(Problem to work on):
Which lines in the items contain the string "modernas"? Gather every one of them, treating uppercase and lowercase as different.

(Records from a dataset):
= = = = =
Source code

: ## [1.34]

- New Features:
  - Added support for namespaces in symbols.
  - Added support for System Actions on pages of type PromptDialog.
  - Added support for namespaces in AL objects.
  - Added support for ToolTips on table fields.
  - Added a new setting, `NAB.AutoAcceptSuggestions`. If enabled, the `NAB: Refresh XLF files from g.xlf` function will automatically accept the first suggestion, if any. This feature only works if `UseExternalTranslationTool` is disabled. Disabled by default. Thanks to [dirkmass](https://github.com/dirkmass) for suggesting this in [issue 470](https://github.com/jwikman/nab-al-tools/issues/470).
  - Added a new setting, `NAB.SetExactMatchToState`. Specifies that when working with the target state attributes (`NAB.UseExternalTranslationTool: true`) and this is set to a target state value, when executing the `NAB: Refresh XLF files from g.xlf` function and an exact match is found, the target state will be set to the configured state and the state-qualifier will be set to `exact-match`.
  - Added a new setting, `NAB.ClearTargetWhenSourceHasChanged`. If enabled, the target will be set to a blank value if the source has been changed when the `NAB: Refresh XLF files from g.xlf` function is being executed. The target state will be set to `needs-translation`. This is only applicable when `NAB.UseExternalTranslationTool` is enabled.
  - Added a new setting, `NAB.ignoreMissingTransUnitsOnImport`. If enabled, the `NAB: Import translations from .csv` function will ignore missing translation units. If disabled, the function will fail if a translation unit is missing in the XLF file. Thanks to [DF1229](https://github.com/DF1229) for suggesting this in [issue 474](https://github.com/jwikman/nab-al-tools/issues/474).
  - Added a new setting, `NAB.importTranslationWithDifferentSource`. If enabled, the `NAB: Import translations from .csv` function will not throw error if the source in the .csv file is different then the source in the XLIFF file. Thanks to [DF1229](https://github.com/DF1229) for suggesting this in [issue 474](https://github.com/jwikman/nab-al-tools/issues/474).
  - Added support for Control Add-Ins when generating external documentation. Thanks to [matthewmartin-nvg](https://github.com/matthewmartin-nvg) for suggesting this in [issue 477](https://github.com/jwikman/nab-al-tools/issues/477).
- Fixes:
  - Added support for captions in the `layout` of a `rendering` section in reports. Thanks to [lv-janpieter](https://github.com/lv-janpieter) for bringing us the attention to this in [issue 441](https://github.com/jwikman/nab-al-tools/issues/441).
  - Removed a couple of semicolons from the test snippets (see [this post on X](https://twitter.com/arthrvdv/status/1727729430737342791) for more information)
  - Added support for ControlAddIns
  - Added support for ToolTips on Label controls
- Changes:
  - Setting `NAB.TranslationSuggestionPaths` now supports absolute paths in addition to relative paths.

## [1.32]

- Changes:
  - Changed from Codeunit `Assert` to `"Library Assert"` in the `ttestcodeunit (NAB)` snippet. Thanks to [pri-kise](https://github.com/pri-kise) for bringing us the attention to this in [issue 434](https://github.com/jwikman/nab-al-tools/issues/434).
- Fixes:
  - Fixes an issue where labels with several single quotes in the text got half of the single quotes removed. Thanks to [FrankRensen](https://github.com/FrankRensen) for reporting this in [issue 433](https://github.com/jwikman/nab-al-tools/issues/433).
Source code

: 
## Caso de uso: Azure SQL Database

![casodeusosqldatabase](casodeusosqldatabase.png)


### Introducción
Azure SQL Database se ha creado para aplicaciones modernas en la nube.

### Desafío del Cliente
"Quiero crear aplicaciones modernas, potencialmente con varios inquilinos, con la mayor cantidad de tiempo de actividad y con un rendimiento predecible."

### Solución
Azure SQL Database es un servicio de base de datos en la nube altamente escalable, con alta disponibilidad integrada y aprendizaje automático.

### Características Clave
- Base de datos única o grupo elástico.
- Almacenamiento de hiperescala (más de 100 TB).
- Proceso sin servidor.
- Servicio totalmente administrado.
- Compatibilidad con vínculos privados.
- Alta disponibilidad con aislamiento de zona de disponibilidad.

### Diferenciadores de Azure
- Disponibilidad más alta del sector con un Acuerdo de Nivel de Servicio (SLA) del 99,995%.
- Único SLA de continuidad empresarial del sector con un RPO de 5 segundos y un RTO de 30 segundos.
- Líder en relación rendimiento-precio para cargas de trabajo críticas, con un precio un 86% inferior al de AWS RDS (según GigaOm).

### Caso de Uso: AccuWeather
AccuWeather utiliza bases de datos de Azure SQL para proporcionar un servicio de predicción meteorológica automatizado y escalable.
= = = = =
(Answer section):
Azure SQL Database se ha creado para aplicaciones modernas en la nube.
"Quiero crear aplicaciones modernas, potencialmente con varios inquilinos, con la mayor cantidad de tiempo de actividad y con un rendimiento predecible."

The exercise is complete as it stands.